BEGIN Dataset

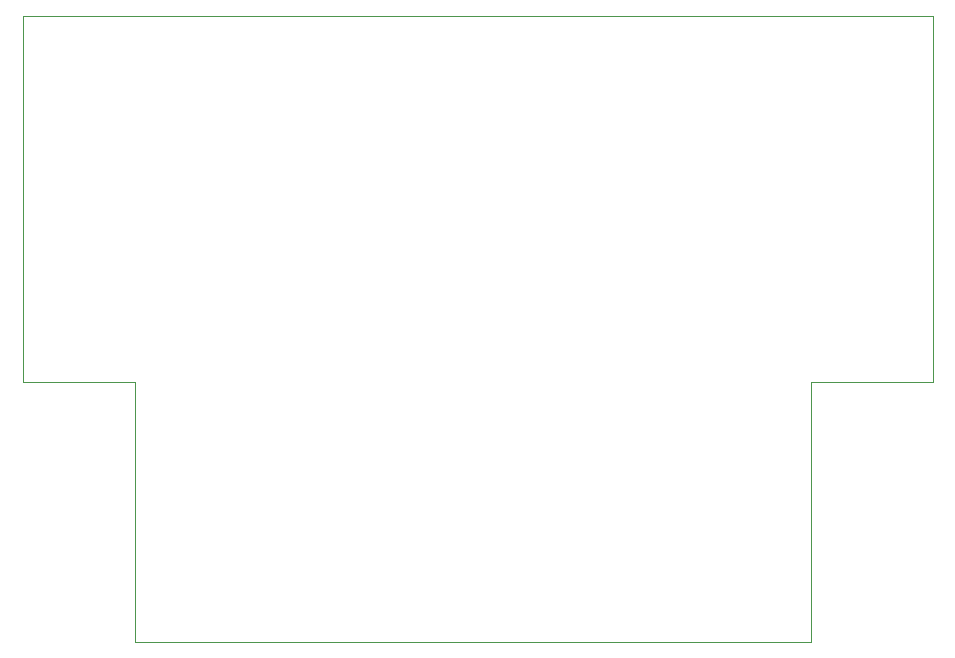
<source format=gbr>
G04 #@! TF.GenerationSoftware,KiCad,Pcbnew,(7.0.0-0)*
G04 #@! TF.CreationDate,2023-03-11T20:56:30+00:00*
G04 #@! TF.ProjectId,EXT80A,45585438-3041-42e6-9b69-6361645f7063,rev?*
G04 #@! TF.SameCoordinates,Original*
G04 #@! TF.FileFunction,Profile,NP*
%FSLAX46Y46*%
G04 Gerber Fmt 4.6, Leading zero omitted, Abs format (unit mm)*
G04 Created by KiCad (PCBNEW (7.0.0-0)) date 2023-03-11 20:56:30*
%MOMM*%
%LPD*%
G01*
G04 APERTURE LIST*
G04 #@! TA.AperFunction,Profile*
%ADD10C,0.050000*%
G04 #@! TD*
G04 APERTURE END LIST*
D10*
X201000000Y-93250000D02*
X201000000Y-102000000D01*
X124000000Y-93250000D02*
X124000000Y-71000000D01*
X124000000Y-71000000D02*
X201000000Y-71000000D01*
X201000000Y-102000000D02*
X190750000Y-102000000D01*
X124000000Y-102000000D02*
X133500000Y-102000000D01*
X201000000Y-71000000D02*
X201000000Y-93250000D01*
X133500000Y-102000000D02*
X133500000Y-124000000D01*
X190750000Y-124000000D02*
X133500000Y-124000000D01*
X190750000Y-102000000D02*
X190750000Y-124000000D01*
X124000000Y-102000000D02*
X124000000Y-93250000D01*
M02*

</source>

END Dataset
BEGIN Dataset

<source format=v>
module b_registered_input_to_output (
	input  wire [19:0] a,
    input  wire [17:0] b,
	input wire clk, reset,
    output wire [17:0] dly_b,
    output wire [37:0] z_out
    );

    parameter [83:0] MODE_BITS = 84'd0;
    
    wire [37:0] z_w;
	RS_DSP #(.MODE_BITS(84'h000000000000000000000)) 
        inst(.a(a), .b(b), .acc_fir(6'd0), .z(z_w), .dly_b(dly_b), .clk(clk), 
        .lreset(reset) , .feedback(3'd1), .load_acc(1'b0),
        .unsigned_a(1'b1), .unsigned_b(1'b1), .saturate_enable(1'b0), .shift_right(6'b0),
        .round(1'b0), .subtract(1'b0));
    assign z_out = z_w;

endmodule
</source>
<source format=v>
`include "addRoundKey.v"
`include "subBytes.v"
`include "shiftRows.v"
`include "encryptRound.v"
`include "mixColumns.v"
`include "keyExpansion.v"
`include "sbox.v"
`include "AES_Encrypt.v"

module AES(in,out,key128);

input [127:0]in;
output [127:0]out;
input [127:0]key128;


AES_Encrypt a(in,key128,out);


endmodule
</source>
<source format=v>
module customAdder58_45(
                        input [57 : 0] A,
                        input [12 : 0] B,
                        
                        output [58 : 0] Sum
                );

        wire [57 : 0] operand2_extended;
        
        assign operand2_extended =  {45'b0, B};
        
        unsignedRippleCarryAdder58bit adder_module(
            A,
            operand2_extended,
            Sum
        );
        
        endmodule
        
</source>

END Dataset

Problem to solve
Pick out, from the lines above, every one that contains the string "LIST".

Expected answer
G04 APERTURE LIST*
G04 APERTURE END LIST*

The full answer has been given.